Marlborough Express

Two glasses of wine a night life-shortening

- CHRIS SMYTH The Times

Two glasses of wine a night could cut two years off your life, the largest study of its kind has concluded.

Drinking a glass a night harms your life expectancy and much more than four bottles a week can take off five years, according to some of the first estimates of how soon alcohol will kill you.

Each daily alcoholic unit above recommende­d levels appears to shorten life as much as each daily cigarette, experts calculated.

The findings also go some way to resolving the question of whether alcohol protects the heart, as some studies have suggested, or damages it, as others indicate. Both appear to be true, with regular drinkers having a lower risk of non-fatal heart attacks but a higher risk of strokes and other heart-related deaths.

‘‘The key message of this research for public health is that, if you already drink alcohol, drinking less may help you live longer,’’ Angela Wood of the University of Cambridge, who led the study, said.

She looked at data on 600,000 drinkers in 19 countries, most in Britain, who were followed for up to 30 years, during which time 40,000 died and 39,000 suffered heart problems.

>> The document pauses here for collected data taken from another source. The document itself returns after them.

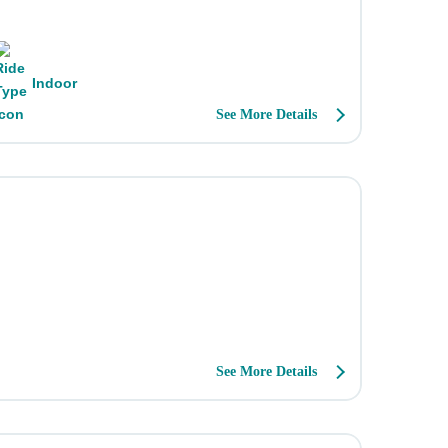
Indoor
See More Details
.
See More Details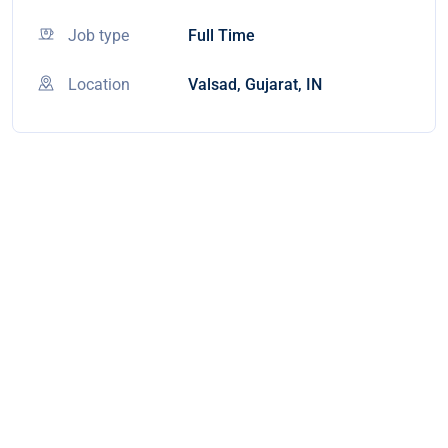
Job type
Full Time
Location
Valsad, Gujarat, IN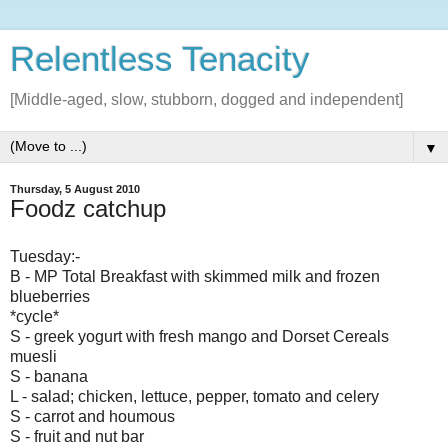
Relentless Tenacity
[Middle-aged, slow, stubborn, dogged and independent]
▼
Thursday, 5 August 2010
Foodz catchup
Tuesday:-
B - MP Total Breakfast with skimmed milk and frozen
blueberries
*cycle*
S - greek yogurt with fresh mango and Dorset Cereals
muesli
S - banana
L - salad; chicken, lettuce, pepper, tomato and celery
S - carrot and houmous
S - fruit and nut bar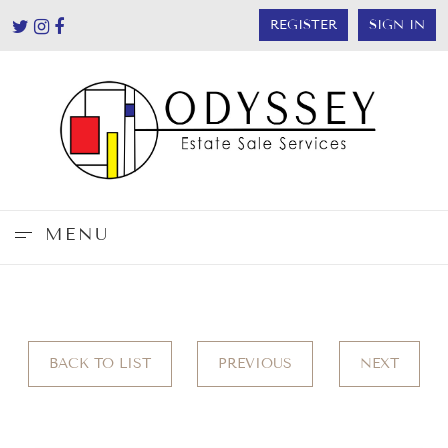
REGISTER
SIGN IN
MENU
BACK TO LIST
PREVIOUS
NEXT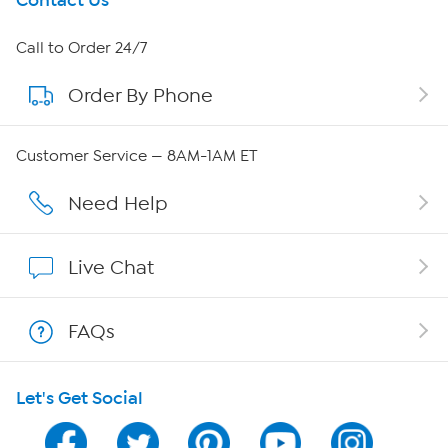
Get To Know Us
Contact Us
About HSN
Call to Order 24/7
Order By Phone
About QVC Group
QVC Group Restructuring Information
Customer Service — 8AM-1AM ET
Careers
Need Help
Affiliate Program
Live Chat
Show Hosts
FAQs
Shop With HSN
Let's Get Social
HSN on Mobile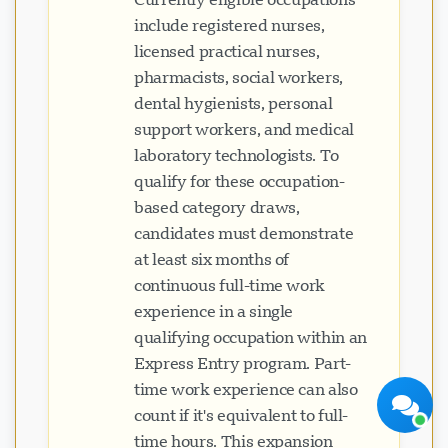
include registered nurses,
licensed practical nurses,
pharmacists, social workers,
dental hygienists, personal
support workers, and medical
laboratory technologists. To
Visavio Support
qualify for these occupation-
Online Now
based category draws,
candidates must demonstrate
at least six months of
continuous full-time work
experience in a single
Start Chat
Later
qualifying occupation within an
Express Entry program. Part-
time work experience can also
count if it's equivalent to full-
time hours. This expansion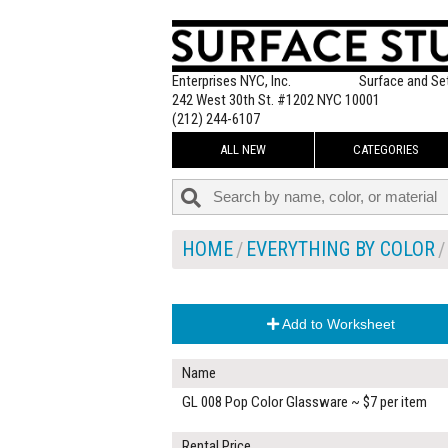
Enterprises NYC, Inc.
Surface and Se
242 West 30th St. #1202 NYC 10001
(212) 244-6107
ALL NEW
CATEGORIES
HOME
EVERYTHING BY COLOR
Add to Worksheet
Name
GL 008 Pop Color Glassware ~ $7 per item
Rental Price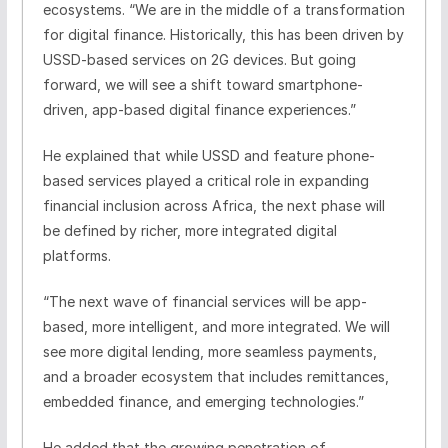
ecosystems. “We are in the middle of a transformation
for digital finance. Historically, this has been driven by
USSD-based services on 2G devices. But going
forward, we will see a shift toward smartphone-
driven, app-based digital finance experiences.”
He explained that while USSD and feature phone-
based services played a critical role in expanding
financial inclusion across Africa, the next phase will
be defined by richer, more integrated digital
platforms.
“The next wave of financial services will be app-
based, more intelligent, and more integrated. We will
see more digital lending, more seamless payments,
and a broader ecosystem that includes remittances,
embedded finance, and emerging technologies.”
He added that the growing penetration of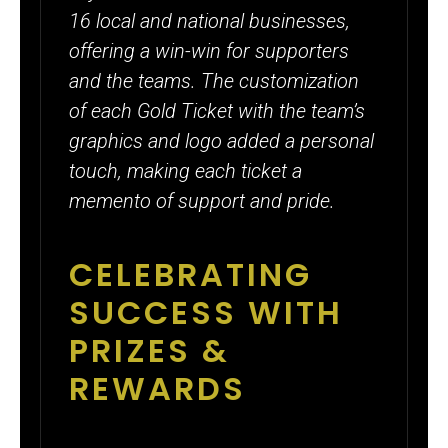
16 local and national businesses,
offering a win-win for supporters
and the teams. The customization
of each Gold Ticket with the team’s
graphics and logo added a personal
touch, making each ticket a
memento of support and pride.
CELEBRATING
SUCCESS WITH
PRIZES &
REWARDS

People’s risk of dying early started to increase if they drank more than about 100g of alcohol a week, equivalent to 12.5 units or five and a half 175ml glasses of 13 per cent ABV wine. Those who drank 44 units a week - less than four and a half bottles - were almost 50 per cent more likely to die early, according to results published in The Lancet.

For the first time Dr Wood’s team was able to use this data to calculate how much an average 40-year-old might shorten their life by drinking regularly. Those who drank between 12.5 and 25 units a week could expect to live six months less than someone drinking less. Compared with someone drinking less than 12.5 weekly units, those on 25 to 44 units a week would lose one to two years and those on more than 44 would lose four or five years.

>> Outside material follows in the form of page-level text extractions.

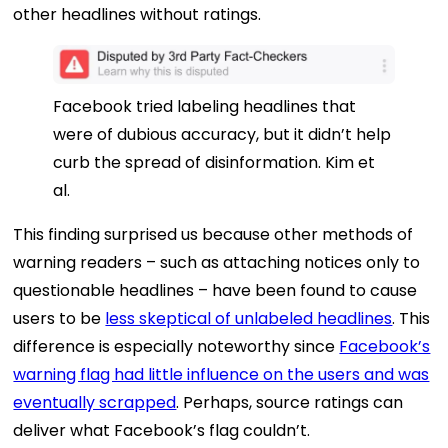
other headlines without ratings.
Facebook tried labeling headlines that
were of dubious accuracy, but it didn’t help
curb the spread of disinformation.
Kim et
al.
This finding surprised us because other methods of
warning readers – such as attaching notices only to
questionable headlines – have been found to cause
users to be
less skeptical of unlabeled headlines
. This
difference is especially noteworthy since
Facebook’s
warning flag had little influence on the users and was
eventually scrapped
. Perhaps, source ratings can
deliver what Facebook’s flag couldn’t.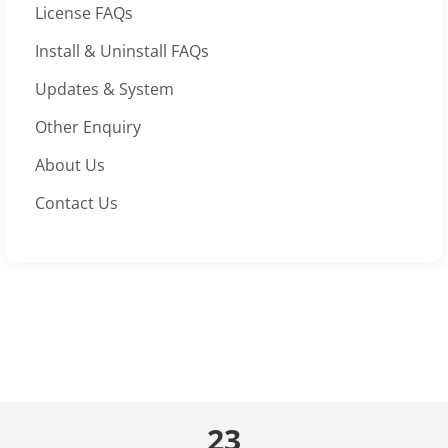
License FAQs
Install & Uninstall FAQs
Updates & System
Other Enquiry
About Us
Contact Us
23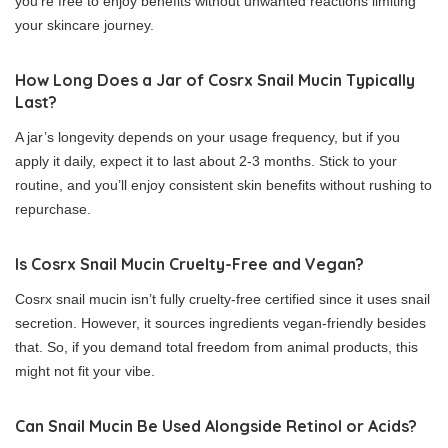
you’re free to enjoy benefits without unwanted reactions limiting
your skincare journey.
How Long Does a Jar of Cosrx Snail Mucin Typically
Last?
A jar’s longevity depends on your usage frequency, but if you
apply it daily, expect it to last about 2-3 months. Stick to your
routine, and you’ll enjoy consistent skin benefits without rushing to
repurchase.
Is Cosrx Snail Mucin Cruelty-Free and Vegan?
Cosrx snail mucin isn’t fully cruelty-free certified since it uses snail
secretion. However, it sources ingredients vegan-friendly besides
that. So, if you demand total freedom from animal products, this
might not fit your vibe.
Can Snail Mucin Be Used Alongside Retinol or Acids?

Dr Wood cautioned these were averages: ‘‘Some will keel over at 41 and some will live to 100’’.

She said it was great that National Health Service guidelines had been cut to 14 units a week.

Because her study was so large, Dr Wood was able to tease out alcohol’s contradict­ory effect on the heart, with a 6 per cent lower risk of non-fatal heart attacks but a 14 per cent higher risk of stroke for each 12.5 weekly units. She said that this might be connected to the higher levels of ‘‘good’’ cholestero­l drinkers tended to have but warned that the results were of little comfort to those who had convinced themselves that a nightly glass of red was good for the heart. ‘‘Yes, your risk of a nonfatal heart attack will decrease, but your risk of stroke, heart failure, non-fatal hypertensi­ve disease increases,’’ she said.